Published: Thursday, Jan. 10, 2013 - 12:00 am | Page 12A
Last Modified: Thursday, Apr. 18, 2013 - 7:45 pm

The man who could move the Sacramento Kings to Seattle is an ultra-wealthy basketball fan who yearns to bring the NBA back to his hometown.

Chris Hansen, founder of a San Francisco hedge fund, has a tentative deal in place to build a $490 million arena south of downtown Seattle. The city and King County would put up $200 million, and Hansen would contribute the rest.

Hansen is surely good for his share. He has told Seattle officials he has a net worth of at least $300 million, and his arena proposal has the backing of the Nordstrom family and Microsoft executive Steve Ballmer. His hedge fund, Valiant Capital, controls $2.5 billion in assets and was an early investor in Facebook.

Hansen, 44, was born in San Francisco but raised in the Seattle area. He grew up rooting for the city's old NBA team, the SuperSonics, who relocated to Oklahoma City in 2008. In an interview with the Seattle Times last year, he recalled skipping school to attend the victory parade when the Sonics won their only NBA title in 1979.
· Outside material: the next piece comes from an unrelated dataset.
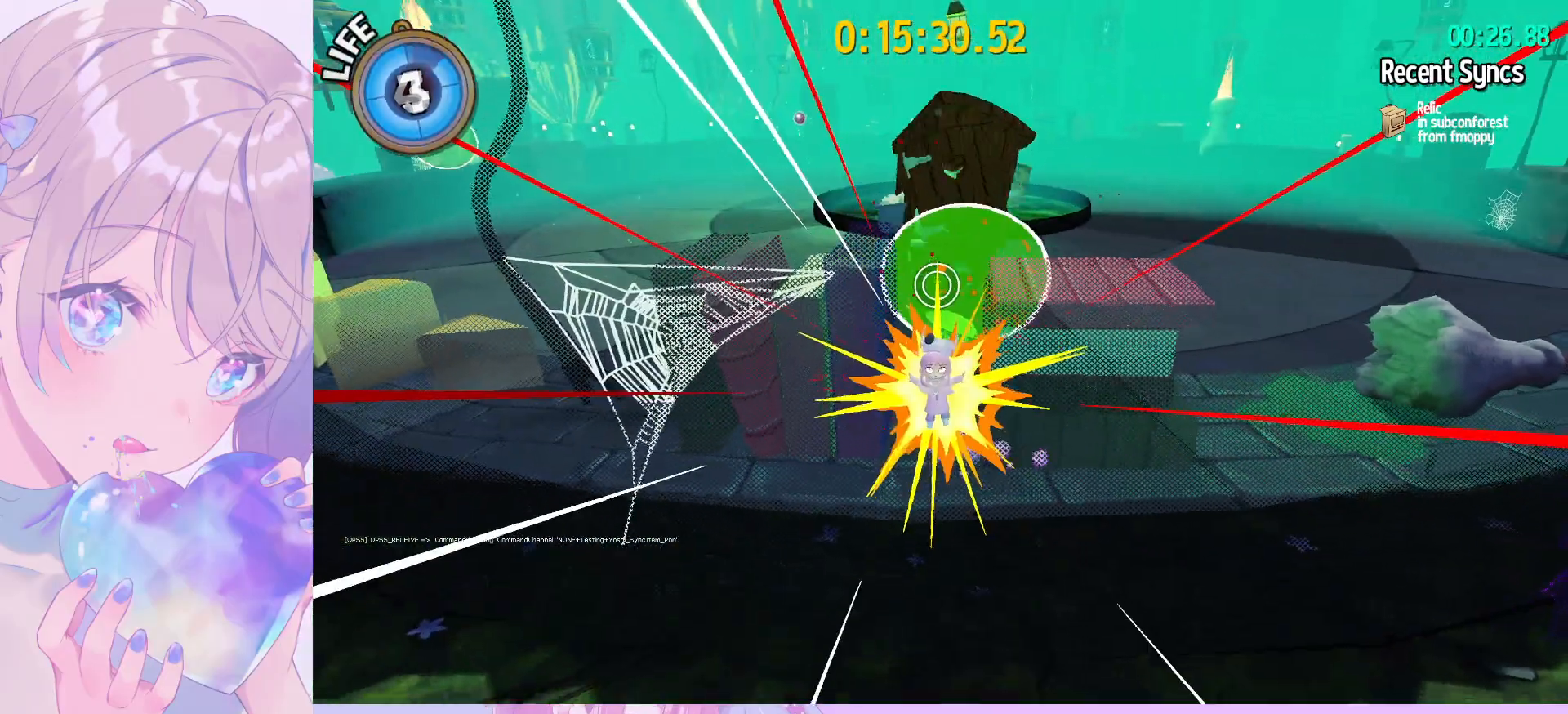
{"keys": ["shift", "w"], "mouse": [], "mouse_move": "still", "events": [[50, "d", "up"], [233, "mouse_left", "down"], [333, "mouse_left", "up"]]}
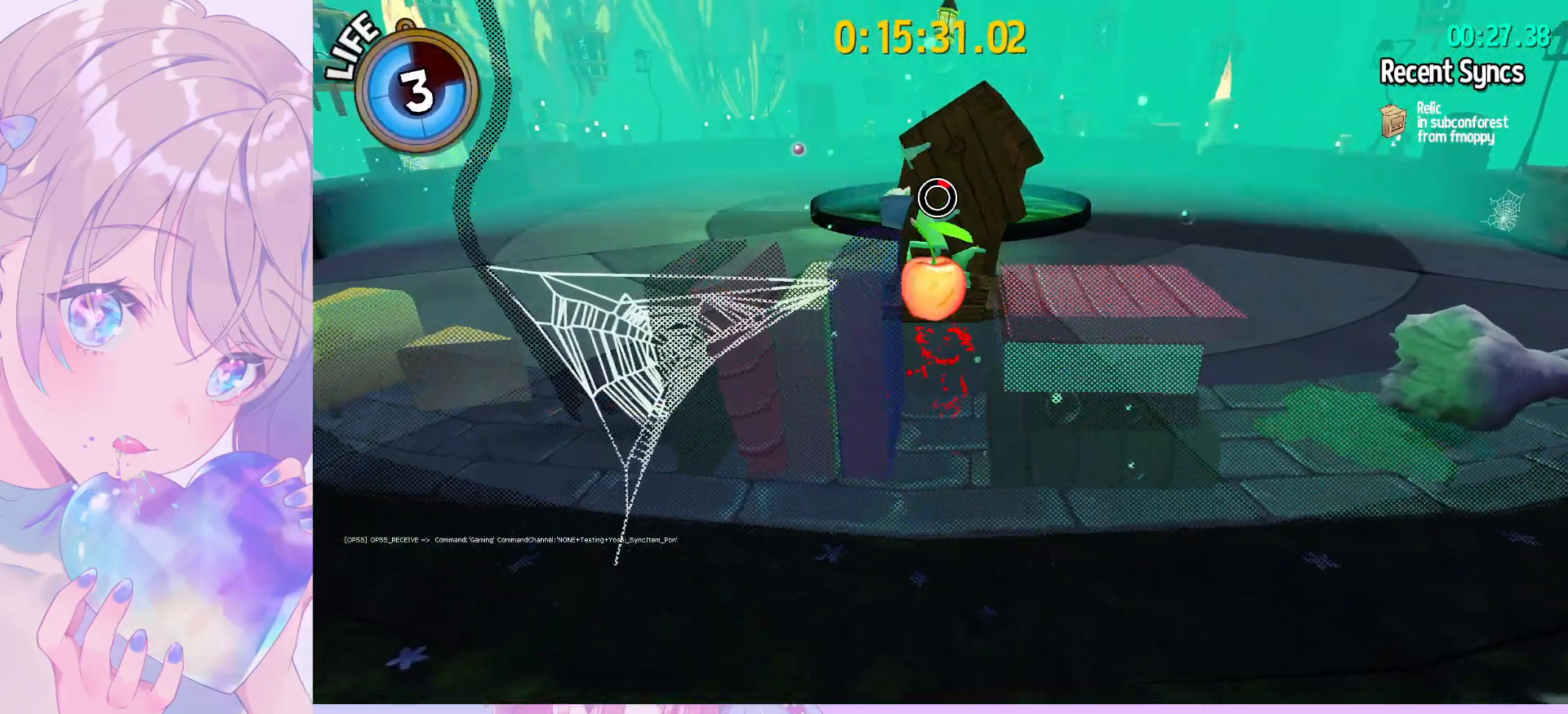
{"keys": ["a"], "mouse": [], "mouse_move": "still", "events": [[67, "a", "down"], [67, "shift", "up"], [67, "w", "up"]]}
"This isn't about Chris Hansen," he told the Times. "This is about an NBA team and a new arena."

He began talking to Seattle Mayor Mike McGinn privately about a new arena in late 2011.

Hansen quickly won the support of basketball fans in the Seattle region. Last September, dressed in Sonics attire, he bought beers for fans at a Seattle bar after finalizing a memorandum of understanding on an arena plan with the Seattle City Council.

But the project has aroused some local opposition. The longshoremen's union has sued over concerns that the arena would interfere with traffic at the port.

A graduate of San Diego State and USC, Hansen has worked in the investment business since 1996 and founded Valiant Capital in 2008. He reportedly has spent more than $50 million buying land for the proposed arena site, and spent the past several months working on environmental reviews.

But not an inch of dirt will get moved until Hansen can secure an NBA or NHL franchise.